Nel XIV secolo, la zona Catalogna-Valenza-Maiorca fiorì come centro commerciale e culturale, dove elementi arabi ed ebrei si mescolavano con la cultura Cristiana. Si conservano numerose mappe realizzate nel seno di tale scuola cartografica, tra di esse il Mappamondo Estense, che raccoglie le caratteristiche di un portolano: le linee lossodromiche, e le bandiere o scudi che identificano regni e città; tuttavia si nota subito che questa mappa non fu creata per l’uso durante la navigazione. Può essere considerata un paradigma della tecnica del disegnatore, estensioni logiche della sua visione oltre il Mediterraneo, nei limiti del mondo conosciuto. Il disegnatore del Mappamondo Estense, anonimo, ha combinato fonti letterarie di alcune regioni del mondo con dati empirici della regione mediterranea, che era quella conosciuta meglio. In questo modo possiamo vedere dettagli delle narrazioni di Marco Polo, conosciute già da due secoli, nei tratti descrittivi della Cina, e dati delle recenti esplorazioni portoghesi a Capo Verde, navigato per la prima volta da Diaz nel 1444. Anche l’elemento religioso è presente in questa mappa, non solo per la forma circolare, ma anche per il disegno del Paradiso, rappresentato nell’Africa orientale e non in Asia com’era abituale.
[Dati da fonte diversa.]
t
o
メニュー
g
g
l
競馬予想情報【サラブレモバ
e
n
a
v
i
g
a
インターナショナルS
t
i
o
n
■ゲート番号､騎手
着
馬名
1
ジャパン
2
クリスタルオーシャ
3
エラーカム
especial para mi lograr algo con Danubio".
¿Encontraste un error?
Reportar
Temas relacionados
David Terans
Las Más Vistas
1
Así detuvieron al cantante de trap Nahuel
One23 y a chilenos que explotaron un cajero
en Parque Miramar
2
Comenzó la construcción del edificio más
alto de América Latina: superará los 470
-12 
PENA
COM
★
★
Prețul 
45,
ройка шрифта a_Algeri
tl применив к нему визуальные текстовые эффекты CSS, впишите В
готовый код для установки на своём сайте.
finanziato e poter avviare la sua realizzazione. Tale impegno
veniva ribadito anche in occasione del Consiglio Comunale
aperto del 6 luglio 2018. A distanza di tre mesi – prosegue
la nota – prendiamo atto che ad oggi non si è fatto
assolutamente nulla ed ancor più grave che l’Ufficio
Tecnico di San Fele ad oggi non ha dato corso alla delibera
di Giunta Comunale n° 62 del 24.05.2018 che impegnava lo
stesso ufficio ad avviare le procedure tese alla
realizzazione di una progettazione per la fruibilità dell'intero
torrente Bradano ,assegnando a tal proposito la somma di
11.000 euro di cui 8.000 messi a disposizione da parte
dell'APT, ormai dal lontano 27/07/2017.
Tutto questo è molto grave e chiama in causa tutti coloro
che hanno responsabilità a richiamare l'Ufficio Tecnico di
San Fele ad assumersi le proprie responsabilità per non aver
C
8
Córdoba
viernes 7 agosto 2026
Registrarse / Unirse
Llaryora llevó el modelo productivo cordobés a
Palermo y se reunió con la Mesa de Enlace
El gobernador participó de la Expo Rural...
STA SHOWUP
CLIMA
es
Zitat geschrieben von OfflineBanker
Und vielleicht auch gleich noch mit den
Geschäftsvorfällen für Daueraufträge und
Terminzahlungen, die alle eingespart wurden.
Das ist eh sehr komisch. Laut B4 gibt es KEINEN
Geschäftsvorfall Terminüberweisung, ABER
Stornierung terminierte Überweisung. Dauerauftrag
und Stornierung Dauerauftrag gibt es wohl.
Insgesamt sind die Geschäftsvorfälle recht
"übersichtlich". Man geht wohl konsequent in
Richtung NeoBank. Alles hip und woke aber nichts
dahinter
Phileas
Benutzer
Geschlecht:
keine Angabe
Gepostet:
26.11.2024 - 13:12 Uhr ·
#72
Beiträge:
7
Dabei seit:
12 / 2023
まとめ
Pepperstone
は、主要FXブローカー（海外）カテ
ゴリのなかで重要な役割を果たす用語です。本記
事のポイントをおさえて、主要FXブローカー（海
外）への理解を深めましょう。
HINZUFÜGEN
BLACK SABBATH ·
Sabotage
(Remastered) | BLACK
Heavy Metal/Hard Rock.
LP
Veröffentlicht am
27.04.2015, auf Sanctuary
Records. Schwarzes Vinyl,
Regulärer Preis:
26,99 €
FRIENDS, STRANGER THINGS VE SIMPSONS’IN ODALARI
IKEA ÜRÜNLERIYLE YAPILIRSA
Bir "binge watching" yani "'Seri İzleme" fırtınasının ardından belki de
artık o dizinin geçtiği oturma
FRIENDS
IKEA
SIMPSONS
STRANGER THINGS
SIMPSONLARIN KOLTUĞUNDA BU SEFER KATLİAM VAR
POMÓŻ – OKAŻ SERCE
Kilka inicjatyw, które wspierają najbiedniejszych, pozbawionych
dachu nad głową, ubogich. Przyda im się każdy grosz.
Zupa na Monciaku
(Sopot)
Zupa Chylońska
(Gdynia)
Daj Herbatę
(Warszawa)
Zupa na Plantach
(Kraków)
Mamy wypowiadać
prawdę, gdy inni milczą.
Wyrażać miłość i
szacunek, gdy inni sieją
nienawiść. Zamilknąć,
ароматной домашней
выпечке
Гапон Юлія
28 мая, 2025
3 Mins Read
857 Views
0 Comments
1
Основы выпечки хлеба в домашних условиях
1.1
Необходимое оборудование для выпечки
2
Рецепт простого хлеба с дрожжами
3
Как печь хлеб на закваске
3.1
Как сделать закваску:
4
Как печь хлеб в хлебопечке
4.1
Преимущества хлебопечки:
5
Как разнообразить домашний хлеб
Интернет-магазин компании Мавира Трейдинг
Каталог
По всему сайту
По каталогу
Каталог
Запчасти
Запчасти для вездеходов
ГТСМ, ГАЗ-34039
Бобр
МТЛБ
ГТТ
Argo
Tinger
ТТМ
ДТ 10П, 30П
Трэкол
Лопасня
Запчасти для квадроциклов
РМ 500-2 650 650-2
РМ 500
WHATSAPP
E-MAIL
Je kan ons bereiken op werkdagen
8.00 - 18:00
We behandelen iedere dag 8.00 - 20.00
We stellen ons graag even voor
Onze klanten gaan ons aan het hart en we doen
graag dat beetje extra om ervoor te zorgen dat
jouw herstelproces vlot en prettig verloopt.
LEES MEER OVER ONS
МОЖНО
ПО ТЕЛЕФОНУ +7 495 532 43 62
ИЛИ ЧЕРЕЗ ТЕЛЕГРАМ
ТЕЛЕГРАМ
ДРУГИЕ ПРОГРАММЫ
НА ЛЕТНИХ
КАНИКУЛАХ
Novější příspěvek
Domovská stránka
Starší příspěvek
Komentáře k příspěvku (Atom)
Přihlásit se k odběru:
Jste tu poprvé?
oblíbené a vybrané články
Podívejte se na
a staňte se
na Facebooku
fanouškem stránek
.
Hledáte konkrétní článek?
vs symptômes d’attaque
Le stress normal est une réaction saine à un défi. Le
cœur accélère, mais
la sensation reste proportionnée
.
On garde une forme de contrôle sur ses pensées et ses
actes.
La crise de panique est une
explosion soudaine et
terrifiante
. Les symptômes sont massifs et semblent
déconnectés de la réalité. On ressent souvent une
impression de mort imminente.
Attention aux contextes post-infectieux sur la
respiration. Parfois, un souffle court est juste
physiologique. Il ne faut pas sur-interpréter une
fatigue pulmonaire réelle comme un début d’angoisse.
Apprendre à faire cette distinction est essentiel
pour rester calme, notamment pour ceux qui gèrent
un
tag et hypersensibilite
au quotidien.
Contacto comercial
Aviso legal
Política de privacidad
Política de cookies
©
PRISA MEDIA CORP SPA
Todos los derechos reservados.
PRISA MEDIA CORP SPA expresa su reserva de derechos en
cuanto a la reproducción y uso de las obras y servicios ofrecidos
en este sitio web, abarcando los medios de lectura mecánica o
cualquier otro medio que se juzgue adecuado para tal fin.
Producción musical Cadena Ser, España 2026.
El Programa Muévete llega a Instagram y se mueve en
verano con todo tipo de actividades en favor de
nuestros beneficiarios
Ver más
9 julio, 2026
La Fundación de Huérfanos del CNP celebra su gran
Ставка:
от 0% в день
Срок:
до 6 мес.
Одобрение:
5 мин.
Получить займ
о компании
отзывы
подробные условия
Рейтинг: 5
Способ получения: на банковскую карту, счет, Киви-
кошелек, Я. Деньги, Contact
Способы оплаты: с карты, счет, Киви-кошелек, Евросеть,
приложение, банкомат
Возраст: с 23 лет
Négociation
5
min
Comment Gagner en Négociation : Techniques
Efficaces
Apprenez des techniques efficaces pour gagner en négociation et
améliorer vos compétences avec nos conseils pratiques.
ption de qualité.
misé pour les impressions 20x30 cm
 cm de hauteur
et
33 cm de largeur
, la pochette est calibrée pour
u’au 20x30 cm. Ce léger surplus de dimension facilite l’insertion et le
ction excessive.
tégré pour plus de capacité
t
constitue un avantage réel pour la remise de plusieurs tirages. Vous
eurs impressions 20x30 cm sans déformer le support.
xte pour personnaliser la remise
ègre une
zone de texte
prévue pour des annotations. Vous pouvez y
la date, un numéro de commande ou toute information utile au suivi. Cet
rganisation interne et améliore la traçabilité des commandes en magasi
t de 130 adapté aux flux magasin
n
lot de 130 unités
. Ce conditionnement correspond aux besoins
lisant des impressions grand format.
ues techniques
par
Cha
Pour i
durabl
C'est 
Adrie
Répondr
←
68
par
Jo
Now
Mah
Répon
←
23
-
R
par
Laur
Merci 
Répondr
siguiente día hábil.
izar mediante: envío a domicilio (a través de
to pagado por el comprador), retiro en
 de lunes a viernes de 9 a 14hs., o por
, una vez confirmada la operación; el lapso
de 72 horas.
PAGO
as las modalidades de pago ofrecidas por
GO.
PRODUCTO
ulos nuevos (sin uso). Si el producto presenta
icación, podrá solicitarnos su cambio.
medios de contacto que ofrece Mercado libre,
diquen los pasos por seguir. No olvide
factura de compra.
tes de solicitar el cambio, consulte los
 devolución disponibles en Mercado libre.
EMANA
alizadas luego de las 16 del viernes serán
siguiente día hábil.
La caratteristica geografica più curiosa è la forma dell’Africa: nel confine del Golfo di Guinea, un fiume o uno stretto unisce l’oceano Atlantico con l’Indiano, e una grande massa terrestre sorge per completare la base della mappa. Non appare nessun nome in tale luogo, e non si capisce se viene considerata come parte dell’Africa o di un altro continente. Stilisticamente, la caratteristica più in risalto della scuola catalana è la serie di ritratti dei signori del deserto nelle loro tende, alcuni sono sultani reali, altri personaggi leggendari. Sono le prime mappe europee che riconoscono la presenza del potere islamico nel Mediterraneo.
L’interesse di questa mappa ricade sulla sua identità incerta ed eclettica: dalla forma circolare, con alcuni motivi religiosi e leggendari, così come certe influenze arabe, conserva il rigore dei portolani. Non c’è alcun titolo, alcuna dedica, alcuna nota che ci dia indizi sull’uso che se ne sarebbe fatto. Una mappa di tale complessità presenta anche varie incognite sul livello di realismo al quale aspirava il disegnatore. Bisogna domandarsi quanto i suoi contemporanei prendevano alla lettera ciò che vedevano disegnato. Sembra incredibile, per esempio, che i marinai professionisti credessero che esistesse quella grande zona uniforme nell’Africa meridionale. O che gli scientifici del Nuovo Umanesimo credessero nell’esistenza di re con testa di cane. O che i teologi accettassero il fatto che il paradiso, non più in Asia dopo i viaggi di Marco Polo, potesse trovarsi in Etiopia. È difficile immaginare che pensassero che oltre le porte dell’Europa le leggi di Dio e della natura perdessero il loro potere e che qualsiasi cosa fosse possibile. È più logico pensare che questa mappa possiede diversi livelli di rappresentazione.